One of the things which Ed Miliband does right at Prime Minister’s Questions, is to start with short, straight-forward questions. He’s obviously realized this is a good ploy, as he does it invariably. Today’s shorty was: “A year into his Government, how would the Prime Minister rate his handling of the NHS?”
It’s taken a while for David Cameron to work out how best to answer these shorties. He started by waffling like billy-o, tying himself up in knots. Then he tried a short reply and came a cropper there as well. So now he goes middle for diddle with a medium-length, pithy reply. Spending up. Doctors up. Bureaucrats down. Allegedly.
Waiting times for diagnosis and test results up, countered Miliband, trying to pin the NHS reform plans on Cameron, rather than Lansley.
Cameron then berated Miliband for previously saying that waiting times are up. They are down, insisted Cameron. No, they’re up, said Miliband. No, Miliband is wrong, said Cameron. Blimey. That was a rather fatuous game of verbal ping-pong, reminiscent of a Wodehousian Club bun-fight with Miliband playing the role of Pongo Twistleton and Cameron playing Gussie Fink-Nottle. Despite its strengths, the PMQ format does not, for some reason, allow a sober comparison of data, with the truth emerging. Instead, we just watch the bread rolls flying. The best we get is a threat that the numbers “will be placed in the library of the House of Commons”, the pre-internet equivalent of sticking them on Facebook.
On the NHS reforms, Cameron produced a powerful quote from John Healy, Labour Health Spokesperson: “ I have no problem with the broad aim of the changes”.
Up to this point Cameron had not been particularly Flashmanesque. He had avoided his normal gratuitous insults. So I suspect Miliband had pre-scripted his next accusation that “Flashman is back”.
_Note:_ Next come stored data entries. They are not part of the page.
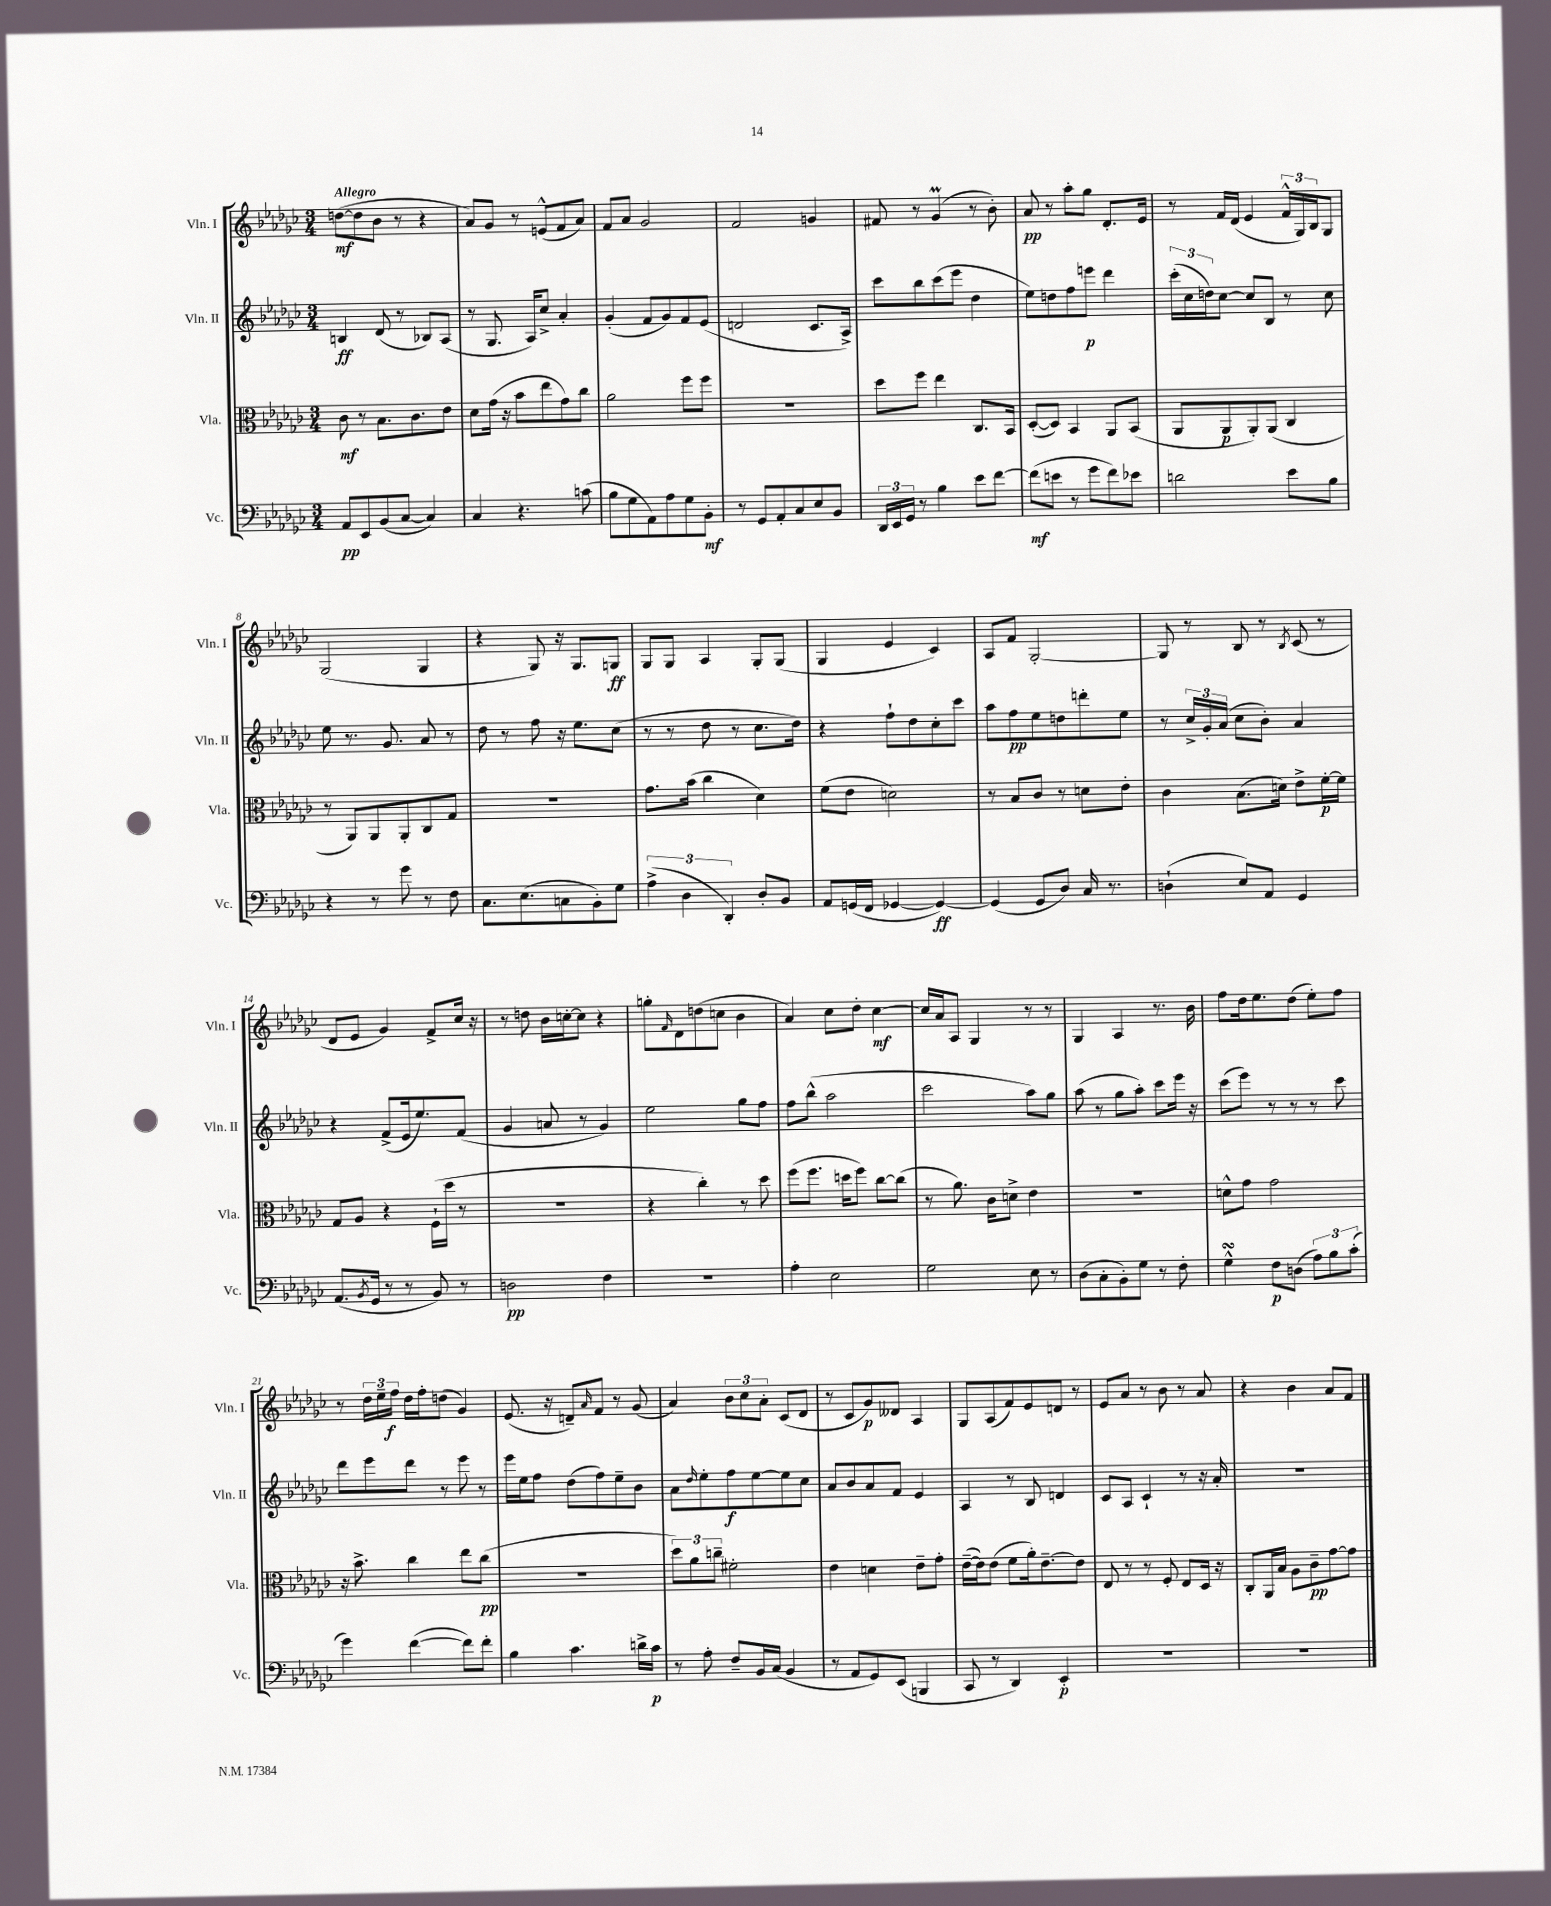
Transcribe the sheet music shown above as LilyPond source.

<<
\new StaffGroup <<
\new Staff = "s0" \with { instrumentName = "Vln. I" shortInstrumentName = "Vln. I" } {
    \clef treble \key ges \major \numericTimeSignature \time 3/4 \tempo "Allegro"
    d''8~\mf( d''8 bes'8 r8 r4 |
    aes'8) ges'8 r8 e'8-^( f'8 aes'8) |
    f'8 aes'8 ges'2 |
    f'2 g'4 |
    fis'8 r8 ges'4\prall( r8 bes'8-.) |
    aes'8\pp r8 aes''8-. ges''8 des'8.-. ees'16 |
    r8 f'16 des'16( ees'4 \tuplet 3/2 { f'16-^ ges16) bes16 } ges8 |
    ges2( ges4 |
    r4 ges8) r16 ges8. g8\ff |
    ges8 ges8 aes4 ges8-. ges8( |
    ges4 ees'4 ces'4) |
    aes8 f'8 ges2~-. |
    ges8 r8 bes8 r8 \acciaccatura { bes8 } ces'8( r8 |
    des'8 ees'8 ges'4) f'8-> ces''16 r16 |
    r8 d''8 bes'16 c''16~-. c''8 r4 |
    g''8-. \grace { f'16 } des'8 d''8( c''8 bes'4 |
    aes'4) ces''8 des''8-. ces''4~\mf |
    ces''16 aes'16 aes8 ges4 r8 r8 |
    ges4 aes4 r8. bes'16 |
    f''8 des''16 ees''8. des''8( ees''8-.) f''8 |
    r8 \tuplet 3/2 { des''16 ees''16-- f''16\f } des''16 f''16-. d''8( ges'4) |
    ees'8.( r16 d'8--) \grace { aes'16 } f'8 r8 ges'8( |
    aes'4) \tuplet 3/2 { bes'8 ces''8 aes'8-. } ces'8( des'8 |
    r8 ces'8 ges'8\p) deses'8 aes4 |
    ges8 aes8( f'8) ees'8 d'8 r8 |
    ees'8 aes'8 r8 bes'8 r8 aes'8 |
    r4 bes'4 aes'8 f'8 \bar "|." |
}
\new Staff = "s1" \with { instrumentName = "Vln. II" shortInstrumentName = "Vln. II" } {
    \clef treble \key ges \major \numericTimeSignature \time 3/4
    b4\ff des'8( r8 bes8) aes8( |
    r8 ges8. aes16) ces''8-> aes'4-. |
    ges'4-.( f'8 ges'8) f'8 ees'8( |
    d'2 ces'8. aes16->) |
    ces'''8 bes''8 ces'''8( ees'''8 des''4 |
    ees''8) d''8 f''8 e'''8\p des'''4 |
    \tuplet 3/2 { ces'''16-.( ces''16 d''16) } ces''8~ ces''8 bes8 r8 ces''8 |
    ees''8 r8. ges'8. aes'8 r8 |
    des''8 r8 f''8 r16 ees''8. ces''8( |
    r8 r8 des''8 r8 ces''8. des''16) |
    r4 f''8-! des''8 ces''8-. ces'''8 |
    aes''8 f''8\pp ees''8 d''8 d'''8-. ees''8 |
    r8 \tuplet 3/2 { ces''16-> ges'16-. aes'16( } ces''8 bes'8-.) aes'4 |
    r4 f'8->( ees'16 ees''8.) f'8( |
    ges'4 a'8 r8 ges'4) |
    ees''2 ges''8 f''8 |
    f''8 bes''8-^( aes''2 |
    ces'''2 aes''8) ges''8 |
    aes''8( r8 ges''8 aes''8-.) ces'''8 ees'''16 r16 |
    ces'''8( ees'''8) r8 r8 r8 ces'''8 |
    des'''8 ees'''8 des'''8 r8 ees'''8 r8 |
    ees'''16 ees''16 f''8 des''8( f''8) ees''8-- bes'8 |
    aes'8 \grace { des''16 } ees''8-. f''8\f ees''8~ ees''8 ces''8 |
    aes'8 bes'8 aes'8 f'8 ees'4 |
    aes4 r8 bes8 d'4 |
    ces'8 aes8 ces'4-! r8 r16 aes'16-. |
    R2. \bar "|." |
}
\new Staff = "s2" \with { instrumentName = "Vla." shortInstrumentName = "Vla." } {
    \clef alto \key ges \major \numericTimeSignature \time 3/4
    ces'8\mf r8 bes8. ces'8. ees'8 |
    des'8 ges'16( r16 bes'8 ees''8 ges'8) ces''8 |
    aes'2 f''8 f''8 |
    R2. |
    des''8 f''8 ees''4 ces8. bes,16 |
    des8~-.( des8) bes,4 aes,8 bes,8( |
    aes,8 aes,8\p aes,8-.) aes,8( ces4 |
    r8 aes,8) aes,8 aes,8-. ces8 ges8 |
    R2. |
    ges'8. bes'16( ces''4 des'4) |
    f'8( ees'8 d'2) |
    r8 bes8 ces'8 r8 d'8 ees'8-. |
    ces'4 bes8.( d'16) ees'8-> f'16~-.\p f'16 |
    ges8 aes8 r4 f16-!( des''16 r8 |
    R2. |
    r4 ces''4-.) r8 des''8 |
    f''8( f''8. d''16 f''8) ces''8~ ces''8( |
    r8 aes'8.) ces'16 d'8-> ees'4 |
    R2. |
    d'8-^ ges'8 ges'2 |
    r16 bes'8.-> ces''4 ees''8 ces''8\pp( |
    R2. |
    \tuplet 3/2 { des''8) aes'8 c''8-- } fis'2-. |
    ees'4 d'4 ees'8-- ges'8-. |
    ees'16~--( ees'16) ees'8( f'8 aes'16-.) ees'8.~-- ees'8 |
    ees8 r8 r8 f8-. ees8 des16 r16 |
    ces8-. aes,16 bes16 aes8 ces'8--\pp ges'8~ ges'8 \bar "|." |
}
\new Staff = "s3" \with { instrumentName = "Vc." shortInstrumentName = "Vc." } {
    \clef bass \key ges \major \numericTimeSignature \time 3/4
    aes,8\pp ees,8 bes,8( ces8~ ces4) |
    ces4 r4. c'8( |
    bes8 ges8 aes,8) aes8 ges8 bes,8-.\mf |
    r8 ges,8 aes,8-. ces8 ees8 bes,8 |
    \tuplet 3/2 { des,16 ees,16 ges,16 } r8 bes4 ees'8 f'8~ |
    f'8\mf( e'8 r8 ges'8 f'8) ees'8 |
    d'2 ees'8 bes8 |
    r4 r8 ges'8 r8 f8 |
    ces8. ees8.( c8 bes,8-.) ges8 |
    \tuplet 3/2 { aes4->( des4 des,4-.) } des8-. bes,8 |
    aes,8 g,16( f,16 ges,4~ ges,4~\ff) |
    ges,4( ges,8 des8) ces16 r8. |
    d4-!( ees8) aes,8 ges,4 |
    aes,8.( \acciaccatura { bes,8 } ges,16 r8 r8 bes,8) r8 |
    d2\pp f4 |
    R2. |
    aes4-. ees2 |
    ges2 ees8 r8 |
    des8( ces8-. bes,8-.) ges8 r8 f8-. |
    ges4-^\turn f8\p d8( \tuplet 3/2 { aes8) bes8 ces'8-.( } |
    ges'4) f'4~( f'8) f'8-. |
    bes4 ces'4. d'16-> ces'16\p |
    r8 aes8-. f8-- bes,16 ces16( bes,4 |
    r8 aes,8 ges,8) ees,8( b,,4 |
    ces,8 r8 des,4) ees,4-.\p |
    R2. |
    R2. \bar "|." |
}
>>
>>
We then got a torrent of buns points flying:
From Miliband: the NHS chief executive has asked managers to “press on with implementation” – so that belies the claim of a genuine listening exercise in the current reform “pause” – it is a “sham”. The Royal College of GPs say the reforms will cause “irreparable damage”. And, again, waiting lists are “rising”. (Indeed, Miliband seems to have his own instant NHS statistics-gathering antennae, saying: “On a day when waiting lists are rising…”)
From Cameron: Labour are cutting NHS funding in Wales. Miliband has said “No change is not an option”. The main elements of the reforms were started under Labour.
A score-draw, I would say. Don’t ask me whether waiting lists are going up or down, though.
Other snippets were:
- The Speaker upbraided Michael Gove for “shouting his head off”, thereby setting a bad example to the nation’s school children (none of whom would have noticed).
- Bob Russell (Lib Dem) asked about “the obscenity of 1,000 multimillionaires boosting their personal wealth by 18% in the past year”.
- Tom Brake (Lib Dem) asked what progress had been made in tackling the “tackling the economic and financial wasteland” left by Labour.
4 Comments
Does anybody have the evidence for NHS waiting times one way or the other?
@MacK
There has been a slightly higher than average seasonal rise in January and February of this year, but whether it is a blip or a trend only time will tell.
http://fullfact.org/factchecks/NHS_waiting_times_Prime_Minister%27s_Questions_David_Cameron_Ed_Miliband_King%27s_Fund-2
@Omnishambles
Many thanks for that. It would appear that there was a sharp decline in waiting times in 2008, then a period of stability until the slightly higher than average seasonal rise in January and February 2011. So, technically, both Cameron and Ed Miliband are correct, although Cameron can only claim credit for a very short period of stability. He appears to have difficulty with time in relation to outcomes as evidenced by his assumption that the coalition has suddenly created many more doctors. As Ed Miliband pointed out to him, it takes seven years to train a doctor.
@Paul Walter “On the NHS reforms, Cameron produced a powerful quote from John Healy, Labour Health Spokesperson: “ I have no problem with the broad aim of the changes”.
It was rich for Cameron to attack Ed Miliband for misleading the house when, according to Labour List, Cameron
misquoted shadow health secretary John Healey for what Labour List believe to be the fourth time at PMQs.
Apparently, what Healey actually said was:
“There is nothing wrong with the general aims of the changes, but what the Government are doing is different from what they are saying. In one third of the legislation, they are not setting up GP consortia or reducing bureaucracy in the NHS, but setting up the NHS as a full-blown market. That is the wrong prescription for our NHS, and it is patients who will suffer.”
Just thought I’d put the record straight.